Children learn through play. As an occupational therapist who works with children and youth, I use games and toys almost every day to help develop important cognitive, visual perceptual, motor, sensory, social, play and leisure skills. While many different types of activities can be used in therapy, this blog focuses on off-the-shelf games and toys that are accessible to most. Whether you are a therapist, parent, teacher, or a game lover like me, I hope you discover something useful while you are here. Learn a different way to play a game you already own or discover a new game for your next family game night. Either way, just go play. It's good for you!

The OT Magazine named The Playful Otter one of the Top 5 Pediatric OT Blogs.

Friday, January 30, 2015

Ed Emberley's Fingerprint Thumbprint Drawing Book

Work on distal rotation, sensory awareness, fine motor precision, tripod grasp, finger isolation, manual dexterity, visual discrimination, spatial relations, pencil control, drawing basic lines and symbols, visual closure, leisure and play exploration and participation
I love Ed Emberley's fingerprint and drawing books. With a fingerprint or thumbprint, and a few simple lines, kids can create something whimsical and recognizable. For kids who have difficulty drawing or writing, seeing this kind of success can be huge. My biggest problem has been finding a reliable colored stamp pad that doesn't dry out right away. I have also used these books with kids who cannot write small or need to develop more precise control. Characters are the size of the child's fingerprints, so kids will be inspired to make the small lines and curves such as you find on rounded lowercase alphabet. I have also used these books without the stamp pad, drawing the fingerprint shapes. This is especially good if you want to stick with one oval or circle shape while you work on other types of lines for the features. These books have been very popular with the kids.
Try this:
  • Start by practicing some basic symbols on a white board - circles, rectangles, triangles. Then move to the fingerprint characters.
  • Fill in small dots and circles to practice distal rotation and making rounded curves.
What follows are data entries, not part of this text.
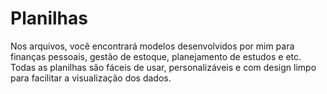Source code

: # Planilhas
Nos arquivos, você encontrará modelos desenvolvidos por mim para finanças pessoais, gestão de estoque, planejamento de estudos e etc. Todas as planilhas são fáceis de usar, personalizáveis e com design limpo para facilitar a visualização dos dados.
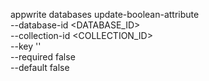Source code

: appwrite databases update-boolean-attribute \
    --database-id <DATABASE_ID> \
    --collection-id <COLLECTION_ID> \
    --key '' \
    --required false \
    --default false
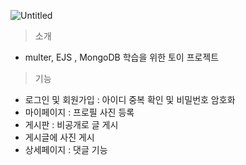 

![Untitled](https://user-images.githubusercontent.com/107971288/208018326-98466229-2a57-4ac7-b4d7-6009c990f46a.png)



> 소개

 -  multer, EJS , MongoDB 학습을 위한 토이 프로젝트

> 기능

- 로그인 및 회원가입 : 아이디 중복 확인 및 비밀번호 암호화
- 마이페이지 : 프로필 사진 등록
- 게시판 : 비공개로 글 게시
- 게시글에 사진 게시
- 상세페이지 : 댓글 기능

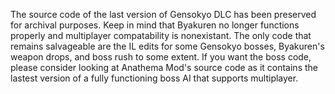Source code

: The source code of the last version of Gensokyo DLC has been preserved for archival purposes. Keep in mind that Byakuren no longer functions properly and multiplayer compatability is nonexistant. The only code that remains salvageable are the IL edits for some Gensokyo bosses, Byakuren's weapon drops, and boss rush to some extent. If you want the boss code, please consider looking at Anathema Mod's source code as it contains the lastest version of a fully functioning boss AI that supports multiplayer.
Make tiny circles and then fill them in, instead of just dots for the eyes.
  • Plan and make a cohesive picture, or just make random fingerprints on a page and let the child choose the characters to draw in.
  • Use different fingers to practice finger isolation and get different sized prints.
  • Make all the prints first and then wash your hands before adding details, for those who do not like getting things on their hands.